▶ YOUR GOAL: Repeat exactly the lines of the listing from the line containing "Mentalität seiner Einwohner kennenzulernen" through its last line, and nothing beyond them.

***** LISTED ENTRIES

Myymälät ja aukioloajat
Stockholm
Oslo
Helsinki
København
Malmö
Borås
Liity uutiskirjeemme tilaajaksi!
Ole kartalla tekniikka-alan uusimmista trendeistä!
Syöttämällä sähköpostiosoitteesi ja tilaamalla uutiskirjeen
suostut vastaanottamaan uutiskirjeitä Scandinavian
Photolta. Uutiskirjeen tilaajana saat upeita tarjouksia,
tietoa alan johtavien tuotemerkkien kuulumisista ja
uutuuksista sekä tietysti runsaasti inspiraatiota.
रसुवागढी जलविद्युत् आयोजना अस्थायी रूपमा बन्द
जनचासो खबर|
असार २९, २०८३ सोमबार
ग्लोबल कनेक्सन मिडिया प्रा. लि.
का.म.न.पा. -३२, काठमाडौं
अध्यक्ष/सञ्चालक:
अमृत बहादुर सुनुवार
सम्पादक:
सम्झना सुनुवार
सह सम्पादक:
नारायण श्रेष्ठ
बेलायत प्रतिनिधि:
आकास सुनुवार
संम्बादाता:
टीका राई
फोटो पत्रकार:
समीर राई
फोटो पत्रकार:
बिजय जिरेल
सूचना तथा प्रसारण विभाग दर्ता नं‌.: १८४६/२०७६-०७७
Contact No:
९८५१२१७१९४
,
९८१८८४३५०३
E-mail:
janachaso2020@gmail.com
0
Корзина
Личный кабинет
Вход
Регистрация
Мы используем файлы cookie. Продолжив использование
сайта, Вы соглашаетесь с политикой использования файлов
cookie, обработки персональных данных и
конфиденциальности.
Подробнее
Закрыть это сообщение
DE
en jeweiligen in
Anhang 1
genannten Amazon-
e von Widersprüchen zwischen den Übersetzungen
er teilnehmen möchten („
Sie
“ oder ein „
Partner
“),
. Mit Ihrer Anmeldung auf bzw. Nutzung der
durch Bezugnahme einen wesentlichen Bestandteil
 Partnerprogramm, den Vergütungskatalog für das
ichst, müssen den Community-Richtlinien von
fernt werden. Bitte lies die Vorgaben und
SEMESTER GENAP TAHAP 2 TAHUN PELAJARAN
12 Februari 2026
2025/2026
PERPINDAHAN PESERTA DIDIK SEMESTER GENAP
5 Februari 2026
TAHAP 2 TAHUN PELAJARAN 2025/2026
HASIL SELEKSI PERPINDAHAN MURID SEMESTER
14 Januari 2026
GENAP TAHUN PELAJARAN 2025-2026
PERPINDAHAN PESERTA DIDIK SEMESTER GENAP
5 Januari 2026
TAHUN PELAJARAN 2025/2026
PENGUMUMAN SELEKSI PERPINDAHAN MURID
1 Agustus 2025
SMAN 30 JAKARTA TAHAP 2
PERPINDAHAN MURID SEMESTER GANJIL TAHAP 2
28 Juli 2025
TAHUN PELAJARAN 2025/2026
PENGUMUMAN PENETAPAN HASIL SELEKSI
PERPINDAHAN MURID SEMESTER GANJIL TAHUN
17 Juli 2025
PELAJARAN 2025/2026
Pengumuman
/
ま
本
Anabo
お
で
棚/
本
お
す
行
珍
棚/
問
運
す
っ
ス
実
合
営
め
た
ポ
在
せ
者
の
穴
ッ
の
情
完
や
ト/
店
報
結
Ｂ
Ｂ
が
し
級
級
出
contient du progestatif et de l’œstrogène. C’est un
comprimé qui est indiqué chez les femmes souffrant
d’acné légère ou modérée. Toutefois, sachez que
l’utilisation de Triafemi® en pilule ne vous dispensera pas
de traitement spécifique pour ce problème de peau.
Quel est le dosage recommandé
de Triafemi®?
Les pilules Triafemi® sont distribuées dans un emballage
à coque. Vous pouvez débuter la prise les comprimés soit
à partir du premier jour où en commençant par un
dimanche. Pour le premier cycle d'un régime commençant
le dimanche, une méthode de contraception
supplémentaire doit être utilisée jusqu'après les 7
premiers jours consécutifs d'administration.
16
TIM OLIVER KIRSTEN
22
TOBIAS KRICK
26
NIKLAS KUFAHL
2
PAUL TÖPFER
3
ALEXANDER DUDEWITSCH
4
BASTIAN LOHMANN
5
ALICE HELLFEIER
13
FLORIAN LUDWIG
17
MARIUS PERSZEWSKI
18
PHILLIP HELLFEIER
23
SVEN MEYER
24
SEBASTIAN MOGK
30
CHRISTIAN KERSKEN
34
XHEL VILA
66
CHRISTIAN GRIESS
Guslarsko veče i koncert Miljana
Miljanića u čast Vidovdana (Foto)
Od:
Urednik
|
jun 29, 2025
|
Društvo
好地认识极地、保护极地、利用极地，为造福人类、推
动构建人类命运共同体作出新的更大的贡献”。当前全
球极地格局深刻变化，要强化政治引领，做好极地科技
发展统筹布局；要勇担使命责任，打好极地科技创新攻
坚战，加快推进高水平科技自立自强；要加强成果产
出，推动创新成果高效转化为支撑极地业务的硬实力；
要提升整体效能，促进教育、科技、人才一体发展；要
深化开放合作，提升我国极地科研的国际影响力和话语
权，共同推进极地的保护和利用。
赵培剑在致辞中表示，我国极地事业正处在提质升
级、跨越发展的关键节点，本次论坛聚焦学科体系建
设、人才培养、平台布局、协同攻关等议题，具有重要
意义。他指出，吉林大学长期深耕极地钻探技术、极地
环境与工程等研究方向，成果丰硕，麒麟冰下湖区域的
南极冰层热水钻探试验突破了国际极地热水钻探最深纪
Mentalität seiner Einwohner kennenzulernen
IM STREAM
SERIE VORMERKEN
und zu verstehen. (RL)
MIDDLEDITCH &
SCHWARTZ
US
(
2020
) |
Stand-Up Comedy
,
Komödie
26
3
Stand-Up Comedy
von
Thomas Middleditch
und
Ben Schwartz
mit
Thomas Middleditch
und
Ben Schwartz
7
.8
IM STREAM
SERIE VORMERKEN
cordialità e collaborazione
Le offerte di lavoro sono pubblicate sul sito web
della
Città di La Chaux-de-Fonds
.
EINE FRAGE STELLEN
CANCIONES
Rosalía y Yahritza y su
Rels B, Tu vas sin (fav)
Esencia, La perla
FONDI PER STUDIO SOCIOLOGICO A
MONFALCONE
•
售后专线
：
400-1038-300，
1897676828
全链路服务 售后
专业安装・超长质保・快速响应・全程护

**********

▶ RESULT BELOW:
Mentalität seiner Einwohner kennenzulernen
IM STREAM
SERIE VORMERKEN
und zu verstehen. (RL)
MIDDLEDITCH &
SCHWARTZ
US
(
2020
) |
Stand-Up Comedy
,
Komödie
26
3
Stand-Up Comedy
von
Thomas Middleditch
und
Ben Schwartz
mit
Thomas Middleditch
und
Ben Schwartz
7
.8
IM STREAM
SERIE VORMERKEN
cordialità e collaborazione
Le offerte di lavoro sono pubblicate sul sito web
della
Città di La Chaux-de-Fonds
.
EINE FRAGE STELLEN
CANCIONES
Rosalía y Yahritza y su
Rels B, Tu vas sin (fav)
Esencia, La perla
FONDI PER STUDIO SOCIOLOGICO A
MONFALCONE
•
售后专线
：
400-1038-300，
1897676828
全链路服务 售后
专业安装・超长质保・快速响应・全程护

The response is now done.